◆ About this exercise ◆
Which lines run from the line containing "権侵害の危険性について" through the end of the records below? Reproduce them exactly, and nothing else.

◆ Supplied information ◆
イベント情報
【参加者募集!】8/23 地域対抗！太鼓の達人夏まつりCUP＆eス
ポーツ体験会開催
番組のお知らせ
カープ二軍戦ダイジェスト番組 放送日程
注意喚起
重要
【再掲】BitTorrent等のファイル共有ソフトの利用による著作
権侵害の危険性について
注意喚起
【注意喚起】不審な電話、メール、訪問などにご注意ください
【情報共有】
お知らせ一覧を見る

◆ Answer section ◆
権侵害の危険性について
注意喚起
【注意喚起】不審な電話、メール、訪問などにご注意ください
【情報共有】
お知らせ一覧を見る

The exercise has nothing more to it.